Data Structures Theory

class Node:
    def __init__(self, value):
        self.value = value
        self.left = None
        self.right = None

class BST:
    def __init__(self):
        self.root = None

    def insert(self, value):
        if self.root is None:
            self.root = Node(value)
        else:
            self._insert(self.root, value)

    def _insert(self, current, value):
        if value < current.value:
            if current.left is None:
                current.left = Node(value)
            else:
                self._insert(current.left, value)
        else:
            if current.right is None:
                current.right = Node(value)
            else:
                self._insert(current.right, value)

    def inorder(self, node, result=None):
        if result is None:
            result = []
        if node:
            self.inorder(node.left, result)
            result.append(node.value)
            self.inorder(node.right, result)
        return result

# Example usage
bst = BST()
bst.insert(10)
bst.insert(5)
bst.insert(15)
bst.insert(7)
bst.insert(2)
print(bst.inorder(bst.root))

OutputSuccess

Common Confusions

Believing the BST property only applies to the root node.

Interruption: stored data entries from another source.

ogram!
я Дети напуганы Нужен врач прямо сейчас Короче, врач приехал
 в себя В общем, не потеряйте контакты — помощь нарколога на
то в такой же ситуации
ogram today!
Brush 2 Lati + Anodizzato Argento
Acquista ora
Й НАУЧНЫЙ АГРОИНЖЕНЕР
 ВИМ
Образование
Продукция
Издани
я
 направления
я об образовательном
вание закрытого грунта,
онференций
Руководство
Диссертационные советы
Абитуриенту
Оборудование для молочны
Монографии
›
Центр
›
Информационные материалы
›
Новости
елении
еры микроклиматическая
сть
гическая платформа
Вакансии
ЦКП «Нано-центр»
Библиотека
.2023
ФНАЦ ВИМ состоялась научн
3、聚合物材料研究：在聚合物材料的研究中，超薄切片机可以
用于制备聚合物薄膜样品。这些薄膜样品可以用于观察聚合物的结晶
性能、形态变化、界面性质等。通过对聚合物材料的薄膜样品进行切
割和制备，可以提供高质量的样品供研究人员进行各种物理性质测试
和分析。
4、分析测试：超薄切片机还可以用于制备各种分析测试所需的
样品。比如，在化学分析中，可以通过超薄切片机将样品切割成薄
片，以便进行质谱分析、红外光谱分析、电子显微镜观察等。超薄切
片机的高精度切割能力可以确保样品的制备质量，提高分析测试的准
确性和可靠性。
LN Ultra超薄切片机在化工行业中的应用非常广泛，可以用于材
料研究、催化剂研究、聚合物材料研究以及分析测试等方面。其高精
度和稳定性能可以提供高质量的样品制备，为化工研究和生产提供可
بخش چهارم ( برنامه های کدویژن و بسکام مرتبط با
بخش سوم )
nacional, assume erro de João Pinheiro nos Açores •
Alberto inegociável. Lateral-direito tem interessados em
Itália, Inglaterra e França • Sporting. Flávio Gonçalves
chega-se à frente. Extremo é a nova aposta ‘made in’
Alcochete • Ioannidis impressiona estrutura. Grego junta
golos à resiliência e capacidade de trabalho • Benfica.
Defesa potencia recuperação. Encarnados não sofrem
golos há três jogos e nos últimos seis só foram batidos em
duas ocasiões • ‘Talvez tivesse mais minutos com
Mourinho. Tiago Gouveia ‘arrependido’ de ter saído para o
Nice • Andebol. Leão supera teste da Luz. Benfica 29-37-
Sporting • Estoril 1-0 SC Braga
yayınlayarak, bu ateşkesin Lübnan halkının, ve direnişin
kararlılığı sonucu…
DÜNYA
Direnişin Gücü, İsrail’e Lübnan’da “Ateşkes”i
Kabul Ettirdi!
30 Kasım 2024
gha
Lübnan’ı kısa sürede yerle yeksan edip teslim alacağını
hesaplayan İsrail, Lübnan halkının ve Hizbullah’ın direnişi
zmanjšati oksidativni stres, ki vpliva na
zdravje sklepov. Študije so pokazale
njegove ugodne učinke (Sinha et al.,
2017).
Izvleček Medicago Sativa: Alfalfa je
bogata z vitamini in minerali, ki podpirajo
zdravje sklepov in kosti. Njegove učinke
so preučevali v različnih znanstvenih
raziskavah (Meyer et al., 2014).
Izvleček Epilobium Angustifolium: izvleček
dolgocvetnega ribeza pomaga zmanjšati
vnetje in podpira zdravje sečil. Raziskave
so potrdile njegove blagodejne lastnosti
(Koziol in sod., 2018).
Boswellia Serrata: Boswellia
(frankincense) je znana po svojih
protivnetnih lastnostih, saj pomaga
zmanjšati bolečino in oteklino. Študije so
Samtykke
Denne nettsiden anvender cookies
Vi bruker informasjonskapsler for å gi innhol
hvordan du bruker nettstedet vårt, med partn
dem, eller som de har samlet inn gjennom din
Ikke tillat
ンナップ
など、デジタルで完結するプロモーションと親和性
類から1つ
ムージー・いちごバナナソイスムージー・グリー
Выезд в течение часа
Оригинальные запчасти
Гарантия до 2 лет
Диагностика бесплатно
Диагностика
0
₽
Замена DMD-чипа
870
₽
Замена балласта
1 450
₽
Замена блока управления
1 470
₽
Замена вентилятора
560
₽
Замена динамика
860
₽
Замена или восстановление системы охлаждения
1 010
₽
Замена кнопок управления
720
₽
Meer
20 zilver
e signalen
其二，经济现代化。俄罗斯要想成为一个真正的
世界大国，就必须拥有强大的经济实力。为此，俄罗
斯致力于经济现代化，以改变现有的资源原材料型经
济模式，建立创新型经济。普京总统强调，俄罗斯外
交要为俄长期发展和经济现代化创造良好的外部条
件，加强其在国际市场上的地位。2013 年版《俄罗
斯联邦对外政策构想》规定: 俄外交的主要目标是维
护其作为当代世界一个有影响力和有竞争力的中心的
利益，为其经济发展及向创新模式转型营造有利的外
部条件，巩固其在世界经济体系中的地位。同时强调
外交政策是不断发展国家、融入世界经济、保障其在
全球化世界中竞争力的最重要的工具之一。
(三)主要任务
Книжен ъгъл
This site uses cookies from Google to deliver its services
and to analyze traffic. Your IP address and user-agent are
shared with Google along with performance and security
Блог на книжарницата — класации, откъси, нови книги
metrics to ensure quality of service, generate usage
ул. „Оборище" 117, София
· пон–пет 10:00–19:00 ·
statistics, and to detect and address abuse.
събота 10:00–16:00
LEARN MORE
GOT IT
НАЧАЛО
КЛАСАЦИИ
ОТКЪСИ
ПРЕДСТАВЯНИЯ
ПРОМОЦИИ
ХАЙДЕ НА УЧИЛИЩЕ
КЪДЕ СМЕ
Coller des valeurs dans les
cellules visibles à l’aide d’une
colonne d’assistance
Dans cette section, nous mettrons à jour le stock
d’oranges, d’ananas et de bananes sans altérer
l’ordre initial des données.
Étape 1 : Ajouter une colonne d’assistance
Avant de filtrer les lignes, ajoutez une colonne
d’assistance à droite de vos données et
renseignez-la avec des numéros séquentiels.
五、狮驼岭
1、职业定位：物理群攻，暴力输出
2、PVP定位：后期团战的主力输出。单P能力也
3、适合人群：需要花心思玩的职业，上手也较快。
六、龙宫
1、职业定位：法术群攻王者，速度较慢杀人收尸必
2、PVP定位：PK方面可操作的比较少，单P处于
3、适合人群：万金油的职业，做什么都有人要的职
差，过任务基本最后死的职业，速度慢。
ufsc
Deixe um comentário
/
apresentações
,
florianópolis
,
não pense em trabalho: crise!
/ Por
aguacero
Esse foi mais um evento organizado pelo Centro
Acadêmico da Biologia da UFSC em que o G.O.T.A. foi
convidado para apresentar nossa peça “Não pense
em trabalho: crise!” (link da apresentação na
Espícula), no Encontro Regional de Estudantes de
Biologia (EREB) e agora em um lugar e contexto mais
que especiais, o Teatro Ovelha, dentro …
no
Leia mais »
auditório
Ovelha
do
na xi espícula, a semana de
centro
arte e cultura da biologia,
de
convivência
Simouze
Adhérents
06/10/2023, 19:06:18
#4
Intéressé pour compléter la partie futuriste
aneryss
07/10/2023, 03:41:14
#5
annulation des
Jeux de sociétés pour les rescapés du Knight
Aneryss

Believing the BST property only applies to the root node. The BST property applies to every node in the tree, ensuring order throughout all subtrees.

Thinking the BST invariant is optional after insertions or deletions.

Thinking the BST invariant is optional after insertions or deletions. The BST invariant must always be maintained to keep the tree efficient and correctly ordered.

Summary

The BST property keeps all left children smaller and right children larger than their parent nodes.

The BST invariant ensures this property is maintained after every change to the tree.

Maintaining these rules allows fast searching, insertion, and deletion in the tree.